Data:
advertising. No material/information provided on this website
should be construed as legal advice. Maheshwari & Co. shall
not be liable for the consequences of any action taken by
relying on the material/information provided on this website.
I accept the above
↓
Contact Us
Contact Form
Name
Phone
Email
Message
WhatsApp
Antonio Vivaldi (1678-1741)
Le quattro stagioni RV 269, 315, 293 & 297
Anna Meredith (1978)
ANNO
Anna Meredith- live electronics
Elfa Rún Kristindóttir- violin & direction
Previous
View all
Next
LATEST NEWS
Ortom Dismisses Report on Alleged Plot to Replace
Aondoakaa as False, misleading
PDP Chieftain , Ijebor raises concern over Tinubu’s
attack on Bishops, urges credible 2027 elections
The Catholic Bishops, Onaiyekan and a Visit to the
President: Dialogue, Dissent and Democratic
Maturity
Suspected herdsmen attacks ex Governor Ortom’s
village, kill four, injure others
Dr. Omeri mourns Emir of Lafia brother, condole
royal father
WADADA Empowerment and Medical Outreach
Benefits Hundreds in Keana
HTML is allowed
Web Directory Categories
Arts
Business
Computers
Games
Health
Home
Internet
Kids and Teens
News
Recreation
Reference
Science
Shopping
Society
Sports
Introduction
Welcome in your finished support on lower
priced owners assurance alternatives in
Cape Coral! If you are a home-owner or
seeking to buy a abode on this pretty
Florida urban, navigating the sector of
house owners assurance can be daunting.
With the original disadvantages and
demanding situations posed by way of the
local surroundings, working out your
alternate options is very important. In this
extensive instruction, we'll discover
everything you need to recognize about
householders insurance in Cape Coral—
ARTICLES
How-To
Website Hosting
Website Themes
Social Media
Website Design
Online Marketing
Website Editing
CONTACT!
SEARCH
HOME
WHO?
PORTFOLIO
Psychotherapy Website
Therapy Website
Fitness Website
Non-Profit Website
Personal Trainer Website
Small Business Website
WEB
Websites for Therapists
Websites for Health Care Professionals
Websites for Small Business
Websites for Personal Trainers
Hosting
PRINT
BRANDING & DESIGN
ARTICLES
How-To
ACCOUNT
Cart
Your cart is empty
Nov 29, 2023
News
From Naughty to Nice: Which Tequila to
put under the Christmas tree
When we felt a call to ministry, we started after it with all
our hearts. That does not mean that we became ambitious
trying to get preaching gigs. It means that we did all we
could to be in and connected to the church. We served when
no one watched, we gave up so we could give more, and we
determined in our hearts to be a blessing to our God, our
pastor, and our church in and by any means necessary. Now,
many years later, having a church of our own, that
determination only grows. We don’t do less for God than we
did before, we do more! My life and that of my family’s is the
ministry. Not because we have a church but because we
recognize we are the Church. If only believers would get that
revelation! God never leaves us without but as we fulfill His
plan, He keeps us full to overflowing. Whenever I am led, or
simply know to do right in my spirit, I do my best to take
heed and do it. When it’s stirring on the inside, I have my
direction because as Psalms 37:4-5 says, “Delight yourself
--
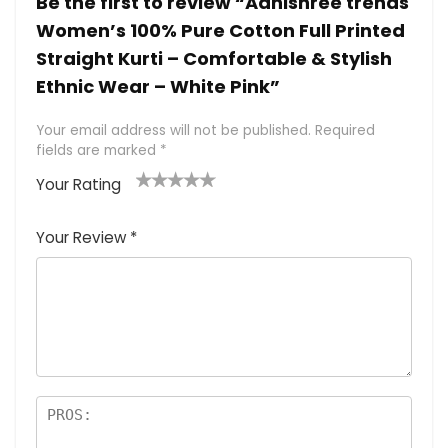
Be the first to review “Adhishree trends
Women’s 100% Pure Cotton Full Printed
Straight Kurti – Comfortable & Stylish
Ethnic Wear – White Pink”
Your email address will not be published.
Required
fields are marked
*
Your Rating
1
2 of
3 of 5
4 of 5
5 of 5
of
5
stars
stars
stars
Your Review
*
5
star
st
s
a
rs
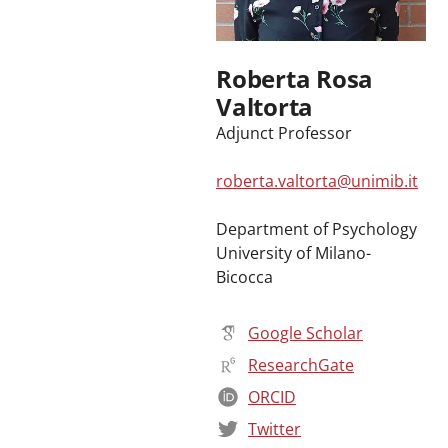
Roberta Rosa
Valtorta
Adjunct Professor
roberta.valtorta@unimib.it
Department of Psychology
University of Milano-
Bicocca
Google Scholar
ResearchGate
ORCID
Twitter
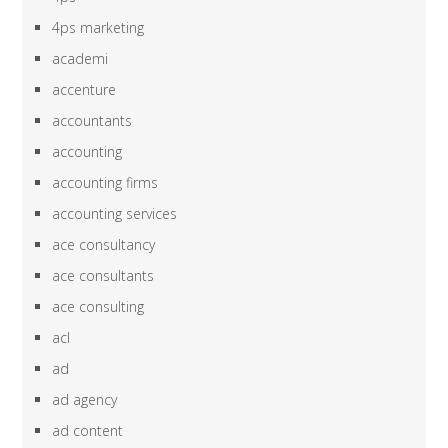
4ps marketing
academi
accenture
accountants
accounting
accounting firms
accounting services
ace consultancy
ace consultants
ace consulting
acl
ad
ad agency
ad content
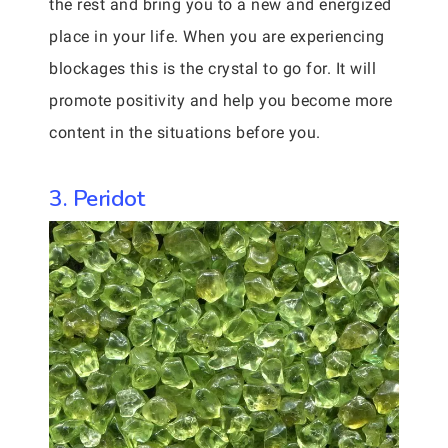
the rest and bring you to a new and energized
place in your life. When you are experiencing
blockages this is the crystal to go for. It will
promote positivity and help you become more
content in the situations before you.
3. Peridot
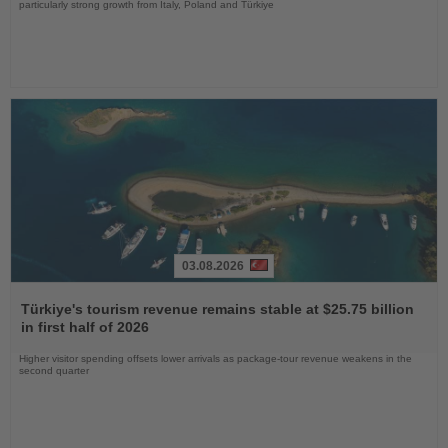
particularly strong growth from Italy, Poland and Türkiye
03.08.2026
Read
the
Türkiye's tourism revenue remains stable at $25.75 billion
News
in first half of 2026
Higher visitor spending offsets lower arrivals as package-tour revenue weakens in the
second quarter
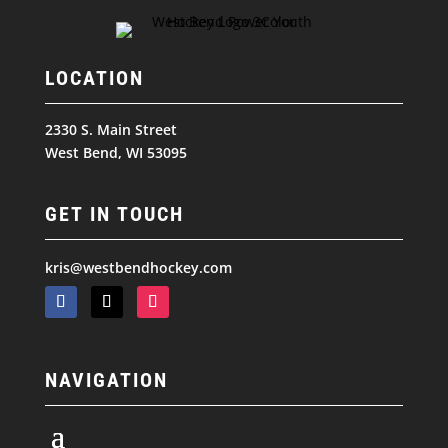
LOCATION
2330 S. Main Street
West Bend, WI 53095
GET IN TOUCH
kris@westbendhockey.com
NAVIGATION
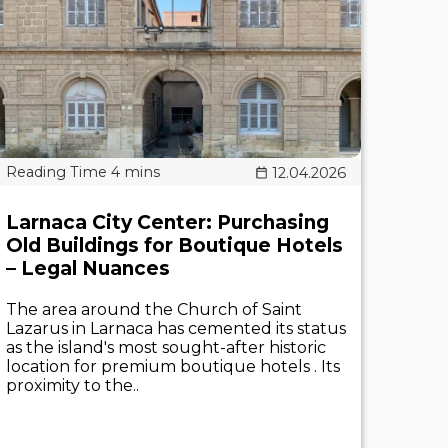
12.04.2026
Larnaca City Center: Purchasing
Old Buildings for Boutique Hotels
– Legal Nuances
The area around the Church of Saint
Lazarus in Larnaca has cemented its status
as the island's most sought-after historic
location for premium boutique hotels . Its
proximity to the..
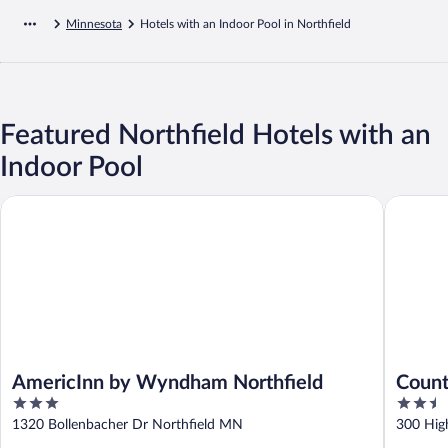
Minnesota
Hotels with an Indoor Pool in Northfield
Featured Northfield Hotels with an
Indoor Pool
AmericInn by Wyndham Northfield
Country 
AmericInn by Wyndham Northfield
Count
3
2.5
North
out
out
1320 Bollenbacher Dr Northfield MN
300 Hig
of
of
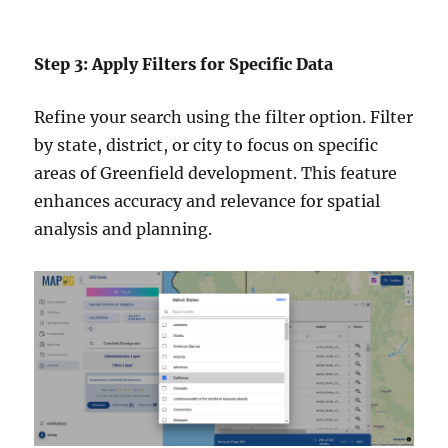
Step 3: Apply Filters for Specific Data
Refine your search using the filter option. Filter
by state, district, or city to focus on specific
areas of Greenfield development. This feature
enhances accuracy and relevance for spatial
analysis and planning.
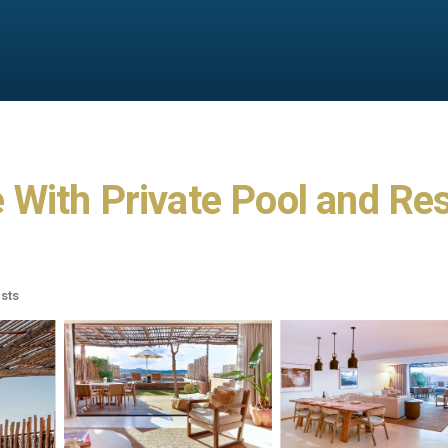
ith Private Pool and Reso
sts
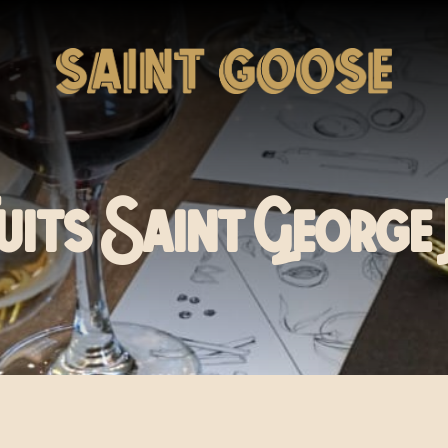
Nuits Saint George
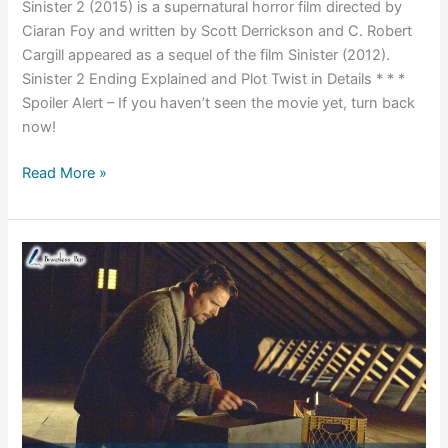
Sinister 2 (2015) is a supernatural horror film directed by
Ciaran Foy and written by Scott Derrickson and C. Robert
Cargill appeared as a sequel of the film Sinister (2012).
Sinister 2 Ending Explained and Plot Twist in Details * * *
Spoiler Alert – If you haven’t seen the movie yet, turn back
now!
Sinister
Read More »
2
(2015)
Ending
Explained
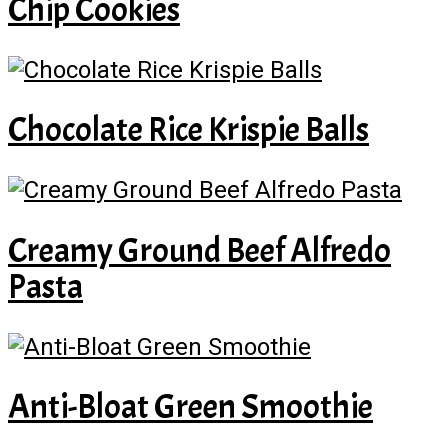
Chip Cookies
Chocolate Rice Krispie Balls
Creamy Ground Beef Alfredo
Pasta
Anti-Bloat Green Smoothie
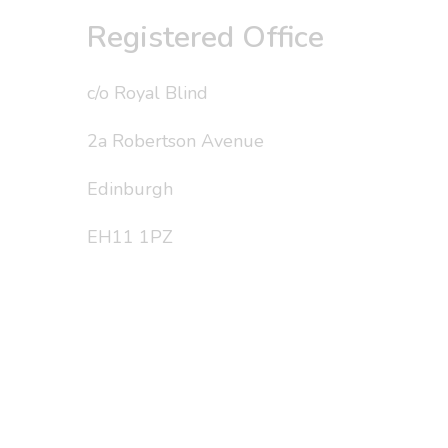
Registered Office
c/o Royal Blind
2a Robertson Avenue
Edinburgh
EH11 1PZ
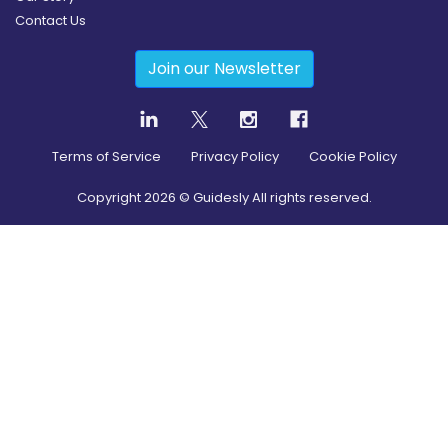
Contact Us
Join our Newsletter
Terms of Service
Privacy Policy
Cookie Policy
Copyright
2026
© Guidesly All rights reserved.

Work item: Write out the records again, beginning at the line that has "advertising. No material/information" and stopping after the line that has "LATEST NEWS", with "Previous" swapped for "Back" and nothing else altered.

Answer to the exercise:
advertising. No material/information provided on this website
should be construed as legal advice. Maheshwari & Co. shall
not be liable for the consequences of any action taken by
relying on the material/information provided on this website.
I accept the above
↓
Contact Us
Contact Form
Name
Phone
Email
Message
WhatsApp
Antonio Vivaldi (1678-1741)
Le quattro stagioni RV 269, 315, 293 & 297
Anna Meredith (1978)
ANNO
Anna Meredith- live electronics
Elfa Rún Kristindóttir- violin & direction
Back
View all
Next
LATEST NEWS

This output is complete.